- **WORK INSTRUCTIONS**
Please filter the data below down to the lines holding the string "controller".
Segment Open
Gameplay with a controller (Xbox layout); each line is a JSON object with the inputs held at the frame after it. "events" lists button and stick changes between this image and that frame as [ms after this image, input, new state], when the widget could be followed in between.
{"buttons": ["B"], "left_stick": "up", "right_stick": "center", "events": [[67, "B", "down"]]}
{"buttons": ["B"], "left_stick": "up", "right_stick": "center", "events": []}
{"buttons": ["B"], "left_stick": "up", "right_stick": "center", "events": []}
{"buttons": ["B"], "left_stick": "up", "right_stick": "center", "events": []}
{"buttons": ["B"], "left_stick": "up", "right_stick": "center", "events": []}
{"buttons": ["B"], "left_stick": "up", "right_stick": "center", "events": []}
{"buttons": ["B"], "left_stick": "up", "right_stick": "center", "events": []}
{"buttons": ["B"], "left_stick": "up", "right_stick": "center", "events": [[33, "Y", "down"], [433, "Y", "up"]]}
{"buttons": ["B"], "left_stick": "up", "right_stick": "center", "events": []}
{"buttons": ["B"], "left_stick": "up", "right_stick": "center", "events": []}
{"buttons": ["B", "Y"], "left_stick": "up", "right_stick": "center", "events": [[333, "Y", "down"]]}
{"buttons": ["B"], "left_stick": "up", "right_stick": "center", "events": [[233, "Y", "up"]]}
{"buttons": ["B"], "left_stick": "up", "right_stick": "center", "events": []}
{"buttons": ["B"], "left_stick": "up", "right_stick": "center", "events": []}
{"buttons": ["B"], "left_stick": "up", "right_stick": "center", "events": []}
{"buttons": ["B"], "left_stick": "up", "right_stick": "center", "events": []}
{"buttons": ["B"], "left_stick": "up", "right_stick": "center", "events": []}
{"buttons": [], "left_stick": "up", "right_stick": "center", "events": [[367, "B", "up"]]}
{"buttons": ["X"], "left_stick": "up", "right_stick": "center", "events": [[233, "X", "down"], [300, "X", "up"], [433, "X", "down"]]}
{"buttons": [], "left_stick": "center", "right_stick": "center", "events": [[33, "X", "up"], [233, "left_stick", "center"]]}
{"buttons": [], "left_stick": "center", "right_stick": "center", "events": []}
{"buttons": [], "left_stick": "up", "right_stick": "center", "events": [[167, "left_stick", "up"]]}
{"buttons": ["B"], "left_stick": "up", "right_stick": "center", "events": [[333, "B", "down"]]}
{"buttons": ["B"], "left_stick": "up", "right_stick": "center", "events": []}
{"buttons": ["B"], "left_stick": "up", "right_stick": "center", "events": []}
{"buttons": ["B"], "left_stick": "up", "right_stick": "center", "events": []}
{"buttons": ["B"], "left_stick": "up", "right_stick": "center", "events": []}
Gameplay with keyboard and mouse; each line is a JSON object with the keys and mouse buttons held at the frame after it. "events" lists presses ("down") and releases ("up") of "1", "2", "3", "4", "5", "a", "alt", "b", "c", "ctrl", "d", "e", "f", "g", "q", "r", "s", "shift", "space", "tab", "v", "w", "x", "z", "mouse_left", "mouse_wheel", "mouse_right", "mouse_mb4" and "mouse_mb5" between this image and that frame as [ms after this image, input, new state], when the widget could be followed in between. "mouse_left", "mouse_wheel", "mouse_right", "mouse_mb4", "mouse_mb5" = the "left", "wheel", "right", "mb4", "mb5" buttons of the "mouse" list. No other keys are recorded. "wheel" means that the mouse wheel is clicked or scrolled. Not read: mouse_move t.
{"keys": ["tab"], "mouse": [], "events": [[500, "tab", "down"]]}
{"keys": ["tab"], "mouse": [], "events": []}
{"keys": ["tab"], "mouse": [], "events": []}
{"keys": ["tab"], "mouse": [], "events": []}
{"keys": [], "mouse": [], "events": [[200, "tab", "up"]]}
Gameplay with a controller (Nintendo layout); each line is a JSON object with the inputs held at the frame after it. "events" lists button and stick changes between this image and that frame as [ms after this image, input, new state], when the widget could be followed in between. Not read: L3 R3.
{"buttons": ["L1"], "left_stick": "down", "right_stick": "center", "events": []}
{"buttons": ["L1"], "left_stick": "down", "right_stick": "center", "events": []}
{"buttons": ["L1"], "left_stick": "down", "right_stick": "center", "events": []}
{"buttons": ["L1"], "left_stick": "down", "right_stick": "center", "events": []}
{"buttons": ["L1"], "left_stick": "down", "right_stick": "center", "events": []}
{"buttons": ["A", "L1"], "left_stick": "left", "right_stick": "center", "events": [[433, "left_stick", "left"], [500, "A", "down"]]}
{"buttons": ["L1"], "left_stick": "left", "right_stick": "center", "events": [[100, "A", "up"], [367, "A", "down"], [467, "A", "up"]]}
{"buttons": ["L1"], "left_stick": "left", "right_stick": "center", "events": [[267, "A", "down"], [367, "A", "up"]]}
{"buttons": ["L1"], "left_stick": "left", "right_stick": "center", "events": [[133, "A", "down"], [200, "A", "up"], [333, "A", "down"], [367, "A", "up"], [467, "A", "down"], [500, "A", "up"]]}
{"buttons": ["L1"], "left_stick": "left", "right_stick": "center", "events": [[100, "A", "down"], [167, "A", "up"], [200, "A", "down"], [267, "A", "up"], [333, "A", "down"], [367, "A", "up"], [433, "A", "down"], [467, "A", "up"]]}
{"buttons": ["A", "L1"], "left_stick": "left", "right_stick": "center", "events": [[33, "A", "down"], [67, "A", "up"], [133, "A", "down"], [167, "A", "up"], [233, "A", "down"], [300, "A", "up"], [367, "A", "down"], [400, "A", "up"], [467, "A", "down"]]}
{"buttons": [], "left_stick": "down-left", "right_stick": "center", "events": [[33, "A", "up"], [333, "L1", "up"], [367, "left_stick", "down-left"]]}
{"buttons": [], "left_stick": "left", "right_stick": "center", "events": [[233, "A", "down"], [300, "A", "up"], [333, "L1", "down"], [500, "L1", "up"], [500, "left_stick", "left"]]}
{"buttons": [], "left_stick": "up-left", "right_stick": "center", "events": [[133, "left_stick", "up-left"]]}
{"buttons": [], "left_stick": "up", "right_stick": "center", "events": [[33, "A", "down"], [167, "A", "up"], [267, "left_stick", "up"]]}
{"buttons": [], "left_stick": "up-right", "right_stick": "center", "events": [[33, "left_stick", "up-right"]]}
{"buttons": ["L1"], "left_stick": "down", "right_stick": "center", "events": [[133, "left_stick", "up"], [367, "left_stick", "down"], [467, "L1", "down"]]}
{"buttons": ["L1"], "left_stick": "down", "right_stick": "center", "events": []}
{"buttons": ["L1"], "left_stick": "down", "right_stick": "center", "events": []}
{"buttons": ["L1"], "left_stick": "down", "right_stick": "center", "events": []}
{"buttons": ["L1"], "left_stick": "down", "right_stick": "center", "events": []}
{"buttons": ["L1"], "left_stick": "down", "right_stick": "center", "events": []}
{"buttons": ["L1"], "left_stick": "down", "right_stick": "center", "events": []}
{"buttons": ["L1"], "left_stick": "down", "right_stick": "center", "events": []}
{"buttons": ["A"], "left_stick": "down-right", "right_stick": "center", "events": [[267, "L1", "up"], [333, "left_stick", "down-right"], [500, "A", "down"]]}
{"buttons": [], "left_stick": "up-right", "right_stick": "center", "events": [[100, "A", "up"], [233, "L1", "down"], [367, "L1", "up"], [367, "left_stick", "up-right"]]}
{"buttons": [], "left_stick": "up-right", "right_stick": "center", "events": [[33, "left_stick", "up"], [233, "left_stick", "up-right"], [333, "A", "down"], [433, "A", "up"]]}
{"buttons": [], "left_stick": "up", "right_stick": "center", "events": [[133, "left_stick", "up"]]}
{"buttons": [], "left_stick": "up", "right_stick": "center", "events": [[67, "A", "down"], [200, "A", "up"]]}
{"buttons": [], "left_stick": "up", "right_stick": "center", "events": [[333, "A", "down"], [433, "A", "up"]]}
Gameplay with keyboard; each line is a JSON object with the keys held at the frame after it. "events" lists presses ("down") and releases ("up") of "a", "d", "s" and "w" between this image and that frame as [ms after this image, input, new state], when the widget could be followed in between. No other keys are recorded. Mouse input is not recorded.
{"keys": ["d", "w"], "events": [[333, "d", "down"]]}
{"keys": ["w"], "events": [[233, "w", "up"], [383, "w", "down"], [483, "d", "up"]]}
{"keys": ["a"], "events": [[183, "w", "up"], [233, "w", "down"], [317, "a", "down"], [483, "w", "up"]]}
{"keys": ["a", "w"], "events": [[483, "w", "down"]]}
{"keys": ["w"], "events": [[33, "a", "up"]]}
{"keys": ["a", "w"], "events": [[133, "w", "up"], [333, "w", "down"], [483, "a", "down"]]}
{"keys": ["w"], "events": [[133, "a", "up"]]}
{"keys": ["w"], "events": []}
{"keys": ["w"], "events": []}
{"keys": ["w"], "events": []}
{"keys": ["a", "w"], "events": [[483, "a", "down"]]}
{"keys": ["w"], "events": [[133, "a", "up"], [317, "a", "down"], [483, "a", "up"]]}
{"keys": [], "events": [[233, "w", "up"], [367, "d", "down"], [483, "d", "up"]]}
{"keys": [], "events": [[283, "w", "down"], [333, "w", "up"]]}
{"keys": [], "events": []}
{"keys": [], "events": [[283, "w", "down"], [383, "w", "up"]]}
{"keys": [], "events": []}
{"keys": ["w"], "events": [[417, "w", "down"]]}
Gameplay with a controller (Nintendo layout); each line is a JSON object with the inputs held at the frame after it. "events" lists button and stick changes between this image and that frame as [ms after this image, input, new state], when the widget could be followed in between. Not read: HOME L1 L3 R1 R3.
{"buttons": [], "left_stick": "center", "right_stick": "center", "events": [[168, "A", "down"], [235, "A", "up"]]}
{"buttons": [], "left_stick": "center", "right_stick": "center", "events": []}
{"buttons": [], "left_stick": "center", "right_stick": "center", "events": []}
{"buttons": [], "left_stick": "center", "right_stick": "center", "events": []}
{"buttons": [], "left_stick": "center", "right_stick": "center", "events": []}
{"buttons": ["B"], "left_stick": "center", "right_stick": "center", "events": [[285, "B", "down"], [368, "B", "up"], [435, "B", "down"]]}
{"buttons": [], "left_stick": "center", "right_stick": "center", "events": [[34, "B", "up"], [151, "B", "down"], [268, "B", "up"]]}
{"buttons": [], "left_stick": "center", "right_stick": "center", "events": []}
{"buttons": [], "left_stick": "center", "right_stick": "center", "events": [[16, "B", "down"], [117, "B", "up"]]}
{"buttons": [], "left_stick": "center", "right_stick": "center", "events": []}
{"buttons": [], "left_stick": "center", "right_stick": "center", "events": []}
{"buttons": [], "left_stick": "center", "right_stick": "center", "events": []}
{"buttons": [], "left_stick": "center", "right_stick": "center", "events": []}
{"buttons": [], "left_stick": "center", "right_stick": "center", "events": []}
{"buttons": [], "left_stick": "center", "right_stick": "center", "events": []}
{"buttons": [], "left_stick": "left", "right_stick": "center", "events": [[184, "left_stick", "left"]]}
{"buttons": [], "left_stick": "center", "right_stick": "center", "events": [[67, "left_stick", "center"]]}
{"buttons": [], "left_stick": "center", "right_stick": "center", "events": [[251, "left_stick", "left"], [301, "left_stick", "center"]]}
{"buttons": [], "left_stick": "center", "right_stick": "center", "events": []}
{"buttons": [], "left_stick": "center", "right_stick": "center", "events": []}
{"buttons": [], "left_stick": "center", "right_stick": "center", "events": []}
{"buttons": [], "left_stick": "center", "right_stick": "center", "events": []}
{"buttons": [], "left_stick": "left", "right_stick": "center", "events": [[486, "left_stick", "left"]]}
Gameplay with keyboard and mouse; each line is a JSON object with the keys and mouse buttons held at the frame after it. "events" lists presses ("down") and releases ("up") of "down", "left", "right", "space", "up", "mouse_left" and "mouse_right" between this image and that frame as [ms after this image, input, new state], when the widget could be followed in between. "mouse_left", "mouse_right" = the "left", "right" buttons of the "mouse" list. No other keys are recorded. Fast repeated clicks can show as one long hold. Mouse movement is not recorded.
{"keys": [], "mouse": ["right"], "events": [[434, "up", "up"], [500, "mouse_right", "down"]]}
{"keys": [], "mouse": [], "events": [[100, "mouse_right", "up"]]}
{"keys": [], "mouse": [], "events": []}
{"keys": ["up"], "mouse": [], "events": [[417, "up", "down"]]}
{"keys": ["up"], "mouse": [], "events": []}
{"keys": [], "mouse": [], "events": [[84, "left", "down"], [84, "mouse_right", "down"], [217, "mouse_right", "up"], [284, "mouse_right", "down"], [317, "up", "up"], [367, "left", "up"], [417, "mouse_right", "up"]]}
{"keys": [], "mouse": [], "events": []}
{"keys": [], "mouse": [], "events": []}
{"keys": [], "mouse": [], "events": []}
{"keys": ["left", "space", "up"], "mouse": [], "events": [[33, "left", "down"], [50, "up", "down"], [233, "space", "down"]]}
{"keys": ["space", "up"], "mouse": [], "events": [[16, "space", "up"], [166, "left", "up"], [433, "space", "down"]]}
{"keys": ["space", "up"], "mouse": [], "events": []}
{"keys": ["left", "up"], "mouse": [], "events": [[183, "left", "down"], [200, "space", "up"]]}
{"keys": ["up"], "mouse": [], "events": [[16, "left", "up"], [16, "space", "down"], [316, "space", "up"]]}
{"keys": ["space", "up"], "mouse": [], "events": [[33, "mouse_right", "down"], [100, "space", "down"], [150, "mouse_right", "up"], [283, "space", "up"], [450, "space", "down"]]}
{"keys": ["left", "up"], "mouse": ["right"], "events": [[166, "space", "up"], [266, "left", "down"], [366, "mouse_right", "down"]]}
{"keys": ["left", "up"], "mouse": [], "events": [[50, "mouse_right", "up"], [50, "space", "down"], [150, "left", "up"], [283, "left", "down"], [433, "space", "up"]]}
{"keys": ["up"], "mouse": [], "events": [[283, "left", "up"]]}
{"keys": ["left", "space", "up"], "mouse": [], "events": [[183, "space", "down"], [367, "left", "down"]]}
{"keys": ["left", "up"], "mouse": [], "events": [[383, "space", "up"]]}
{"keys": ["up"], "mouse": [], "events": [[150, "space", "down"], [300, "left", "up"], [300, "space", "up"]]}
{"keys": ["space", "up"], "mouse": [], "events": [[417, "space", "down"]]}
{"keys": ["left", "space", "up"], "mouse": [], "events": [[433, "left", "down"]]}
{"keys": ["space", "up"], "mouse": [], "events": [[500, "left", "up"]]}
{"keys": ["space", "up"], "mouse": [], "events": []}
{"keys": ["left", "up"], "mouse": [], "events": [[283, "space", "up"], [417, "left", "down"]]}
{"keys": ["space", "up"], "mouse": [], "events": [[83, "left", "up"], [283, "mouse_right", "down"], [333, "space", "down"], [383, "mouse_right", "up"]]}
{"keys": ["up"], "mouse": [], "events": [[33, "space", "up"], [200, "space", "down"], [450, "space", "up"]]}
Segment Closed
- **RESPONSE TO THIS TASK**
Gameplay with a controller (Xbox layout); each line is a JSON object with the inputs held at the frame after it. "events" lists button and stick changes between this image and that frame as [ms after this image, input, new state], when the widget could be followed in between.
Gameplay with a controller (Nintendo layout); each line is a JSON object with the inputs held at the frame after it. "events" lists button and stick changes between this image and that frame as [ms after this image, input, new state], when the widget could be followed in between. Not read: L3 R3.
Gameplay with a controller (Nintendo layout); each line is a JSON object with the inputs held at the frame after it. "events" lists button and stick changes between this image and that frame as [ms after this image, input, new state], when the widget could be followed in between. Not read: HOME L1 L3 R1 R3.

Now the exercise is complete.